The study is a crucial step towards the deployment of clinical AI models as it provides strategies and workflows to ensure the safety and efficacy of these models in real-world settings.
Diabetes drug shows benefits for patients with liver disease
The sodium glucose cotransporter 2 (SGLT-2) inhibitor drug – dapagliflozin – widely used to treat type 2 diabetes, shows improvements for patients with progressive liver disease, a new clinical trial has found.
The results show that treatment with dapagliflozin improved metabolic dysfunction-associated steatohepatitis (MASH) – a condition where excess fat accumulates in the liver, leading to inflammation – and liver fibrosis (a build up of scar tissue) compared with placebo.
Several studies have reported that SGLT-2 inhibitors can improve liver fat content, liver enzymes, and liver stiffness, but this is the first trial to be carried out among patients with MASH.
Almost half (45 per cent) had type 2 diabetes, and almost all had liver fibrosis (33 per ent stage 1, 45 per cent stage 2, 19 per cent stage 3). After an initial screening biopsy, participants were randomly assigned to receive 10 mg of dapagliflozin or matching placebo once daily for 48 weeks and attended health education sessions twice a year.
After an end of study biopsy at week 48, 53 per cent of participants in the dapagliflozin group showed improvement in MASH without worsening of fibrosis compared with 30 per cent in the placebo group.

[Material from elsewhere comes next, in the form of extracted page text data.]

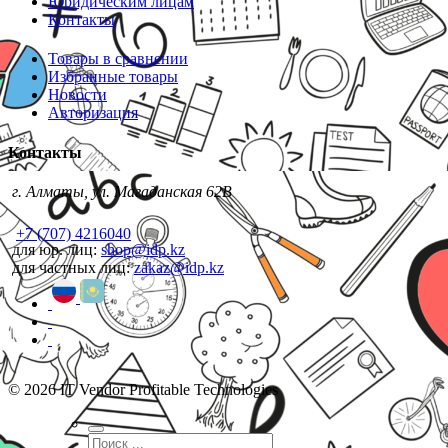
Юридическим лицам
Контакты
Товары в сравнении
Избранные товары
Новости
Авторизация
Контакты
г. Алматы, ул. Магаданская 62В
+7 (707) 4216040
для юр. лиц:
shop@idp.kz
для частных лиц:
zakaz@idp.kz
© 2026 IT Vendor Profitable Technologies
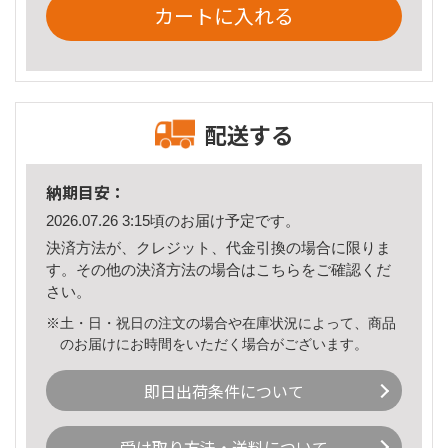
カートに入れる
配送する
納期目安：
2026.07.26 3:15頃のお届け予定です。
決済方法が、クレジット、代金引換の場合に限りま
す。その他の決済方法の場合は
こちら
をご確認くだ
さい。
※土・日・祝日の注文の場合や在庫状況によって、商品
のお届けにお時間をいただく場合がございます。
即日出荷条件について
受け取り方法・送料について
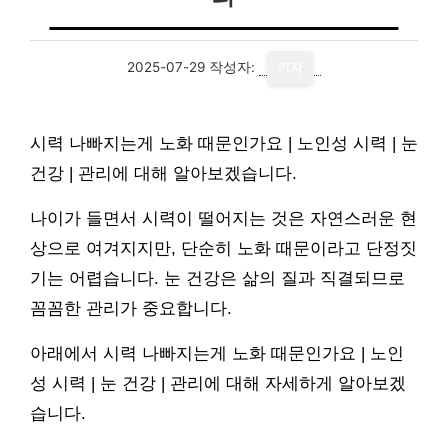
2025-07-29
작성자:
기자
시력 나빠지는게 노화 때문인가요 | 노인성 시력 | 눈
건강 | 관리에 대해 알아보겠습니다.
나이가 들면서 시력이 떨어지는 것은 자연스러운 현
상으로 여겨지지만, 단순히 노화 때문이라고 단정짓
기는 어렵습니다. 눈 건강은 삶의 질과 직결되므로
꼼꼼한 관리가 중요합니다.
아래에서 시력 나빠지는게 노화 때문인가요 | 노인
성 시력 | 눈 건강 | 관리에 대해 자세하게 알아보겠
습니다.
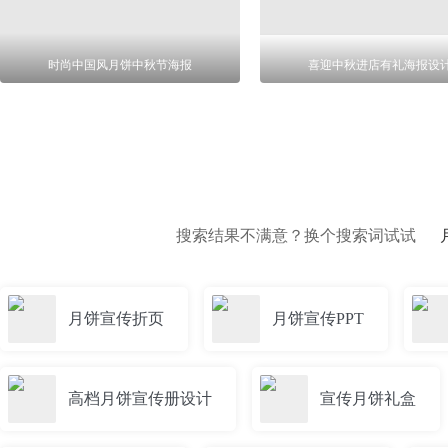
时尚中国风月饼中秋节海报
喜迎中秋进店有礼海报设
搜索结果不满意？换个搜索词试试
月饼宣传折页
月饼宣传PPT
高档月饼宣传册设计
宣传月饼礼盒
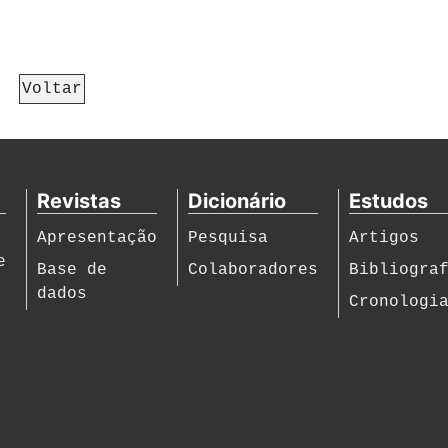
Voltar
Revistas
Dicionário
Estudos
Apresentação
Pesquisa
Artigos
e
Base de
Colaboradores
Bibliogra
dados
Cronologi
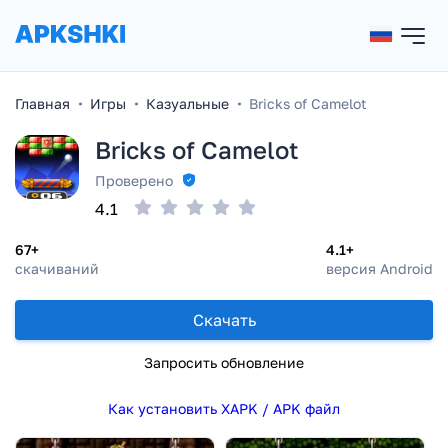
Главная
Игры
Казуальные
Bricks of Camelot
Bricks of Camelot
Проверено
4.1
67+
4.1+
скачиваний
версия Android
Скачать
Запросить обновление
Как установить XAPK / APK файл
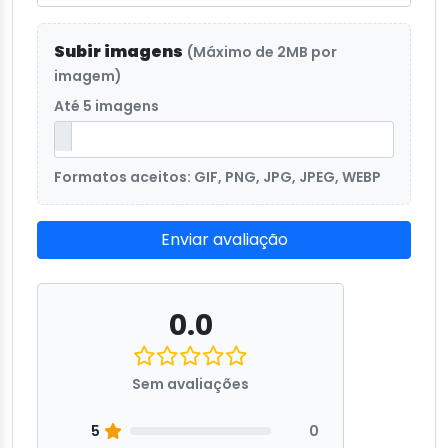
Subir imagens
(Máximo de 2MB por
imagem)
Até 5 imagens
Formatos aceitos: GIF, PNG, JPG, JPEG, WEBP
Enviar avaliação
0.0
Sem avaliações
5
0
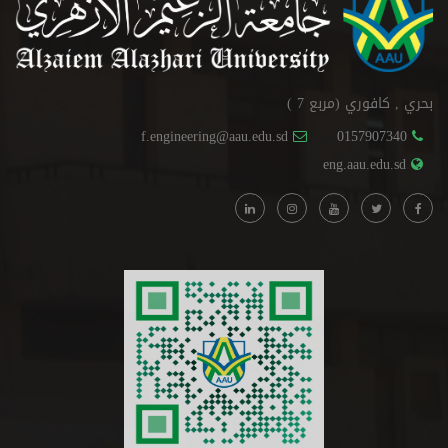
بحري , كافوري (مربع 7 )
f.engineering@aau.edu.sd
0157907340
eng.aau.edu.sd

Resolution of MASH without worsening of fibrosis occurred in 23 per cent participants in the dapagliflozin group compared with 8 per cent in the placebo group. Fibrosis improvement without worsening of MASH was also reported in 45 per cent participants in the dapagliflozin group compared with 20 per cent in the placebo group.
The percentage of participants who discontinued treatment because of adverse events was 1 per cent in the dapagliflozin group and 3 per cent in the placebo group.

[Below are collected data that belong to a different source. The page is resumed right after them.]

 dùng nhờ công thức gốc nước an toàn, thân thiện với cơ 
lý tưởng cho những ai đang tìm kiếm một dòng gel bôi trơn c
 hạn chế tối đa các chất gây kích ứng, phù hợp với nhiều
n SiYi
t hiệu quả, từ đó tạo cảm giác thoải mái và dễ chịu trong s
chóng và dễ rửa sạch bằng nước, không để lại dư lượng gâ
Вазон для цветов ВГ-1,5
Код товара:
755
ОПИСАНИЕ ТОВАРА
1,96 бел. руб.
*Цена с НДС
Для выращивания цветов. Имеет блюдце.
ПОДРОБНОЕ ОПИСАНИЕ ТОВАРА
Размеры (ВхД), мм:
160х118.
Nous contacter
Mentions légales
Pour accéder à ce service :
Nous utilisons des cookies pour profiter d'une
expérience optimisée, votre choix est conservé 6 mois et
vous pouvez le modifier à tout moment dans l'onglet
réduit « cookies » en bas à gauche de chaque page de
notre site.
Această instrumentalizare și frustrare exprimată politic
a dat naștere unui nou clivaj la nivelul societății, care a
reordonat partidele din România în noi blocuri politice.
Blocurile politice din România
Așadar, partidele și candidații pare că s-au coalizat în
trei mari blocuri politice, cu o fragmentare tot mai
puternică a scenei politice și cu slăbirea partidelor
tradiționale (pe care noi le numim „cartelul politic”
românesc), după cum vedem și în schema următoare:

The researchers said: “Our findings indicate that dapagliflozin may affect key aspects of MASH by improving both steatohepatitis and fibrosis.”
Large scale and long term trials are needed to further confirm these effects, they add.

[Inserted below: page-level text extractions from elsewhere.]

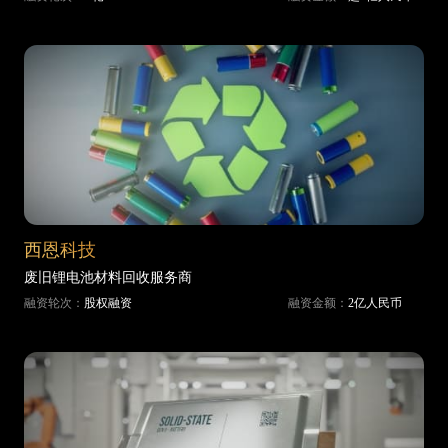
西恩科技
废旧锂电池材料回收服务商
融资轮次：
股权融资
融资金额：
2亿人民币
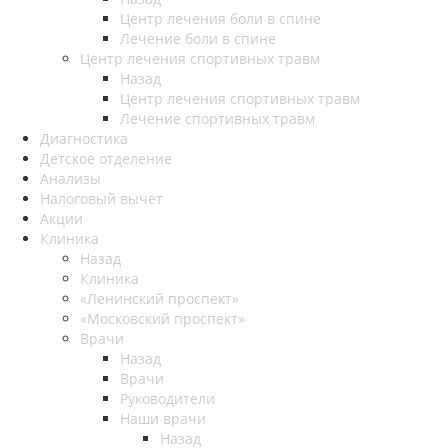
Центр лечения боли в спине
Лечение боли в спине
Центр лечения спортивных травм
Назад
Центр лечения спортивных травм
Лечение спортивных травм
Диагностика
Детское отделение
Анализы
Налоговый вычет
Акции
Клиника
Назад
Клиника
«Ленинский проспект»
«Московский проспект»
Врачи
Назад
Врачи
Руководители
Наши врачи
Назад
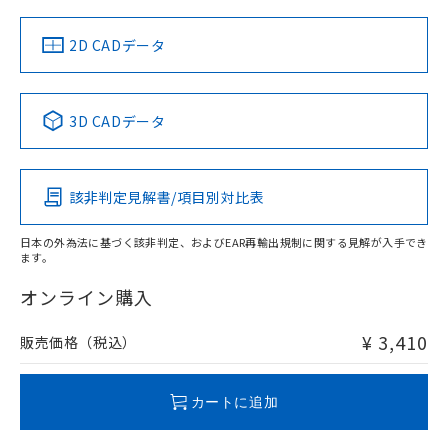
中国 RoHS
注意事項・凡例
2D CADデータ
中国 RoHS表
※1 ※2
3D CADデータ
Pb
Hg
Cd
Cr(VI)
該非判定見解書/項目別対比表
O
O
O
O
日本の外為法に基づく該非判定、およびEAR再輸出規制に関する見解が入手でき
ます。
"対応済み"や非含有の記載がされた商品であっても、流通
在庫等で未対応品が混在する可能性があります。
オンライン購入
非含有品が必要な際は、弊社営業部門もしくは販売店へお
問い合わせください。
¥ 3,410
販売価格（税込）
この製品のRoHS/REACH対応状況ページへ
カートに追加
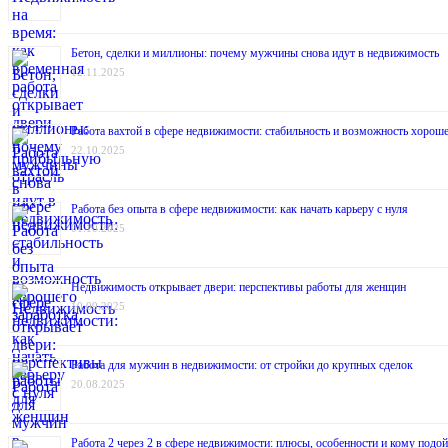
Бетон, сделки и миллионы: почему мужчины снова идут в недвижимость
12.11.2025
Работа вахтой в сфере недвижимости: стабильность и возможность хороше
22.10.2025
Работа без опыта в сфере недвижимости: как начать карьеру с нуля
01.10.2025
Недвижимость открывает двери: перспективы работы для женщин
10.09.2025
Работа для мужчин в недвижимости: от стройки до крупных сделок
20.08.2025
Работа 2 через 2 в сфере недвижимости: плюсы, особенности и кому подой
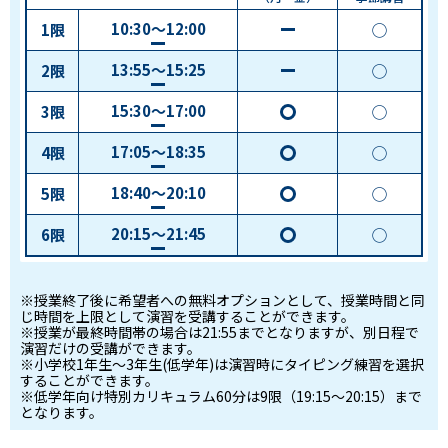
10:30～12:00
1
限
◯
－
＋演習
13:55～15:25
2
限
◯
－
＋演習
15:30～17:00
3
限
◯
◯
＋演習
17:05～18:35
4
限
◯
◯
＋演習
18:40～20:10
5
限
◯
◯
＋演習
20:15～21:45
6
限
◯
◯
＋演習
※授業終了後に希望者への無料オプションとして、授業時間と同
じ時間を上限として演習を受講することができます。
※授業が最終時間帯の場合は21:55までとなりますが、別日程で
演習だけの受講ができます。
※小学校1年生～3年生(低学年)は演習時にタイピング練習を選択
することができます。
※低学年向け特別カリキュラム60分は9限（19:15～20:15）まで
となります。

Targeting mitochondria to fight leukemia
A research team is working to turn cancer cells’ own energy systems against them.
Acute myeloid leukemia (AML) remains one of the most aggressive and deadly forms of blood cancer, even as treatments have advanced in recent years.
Standard approaches like high-dose chemotherapy and bone marrow transplants can extend life but often come at the cost of severe side effects, and many patients still relapse due to drug-resistant cancer cells.
“Cancer cells grow so rapidly that they place a tremendous burden on their mitochondria – the cell’s energy producers – but they also disrupt the mechanisms that keep these mitochondria healthy,” said Kirienko, associate professor of biosciences and Cancer Prevention and Research Institute of Texas (CPRIT) Scholar.
“We’ve discovered that targeting this mitochondrial dysfunction can selectively kill AML cells while leaving healthy blood cells unharmed.”
The team’s plan is to optimise new mitochondria-targeting drugs, evaluate patient-specific responses and develop personalised drug combinations that minimise side effects and maximise survival.
Another key part of the project involves preclinical testing using mice injected with human leukemia cells. These models allow researchers to better predict how new therapies will work in real patients.
Ultimately, the team said they hope their work will lead to safer, more effective options for people with AML.
If successful, the team’s findings could yield a new class of cancer therapies with broader implications for other treatment-resistant cancers beyond leukemia. And for the thousands of Texans who will face a leukemia diagnosis this year, it represents a promising step forward.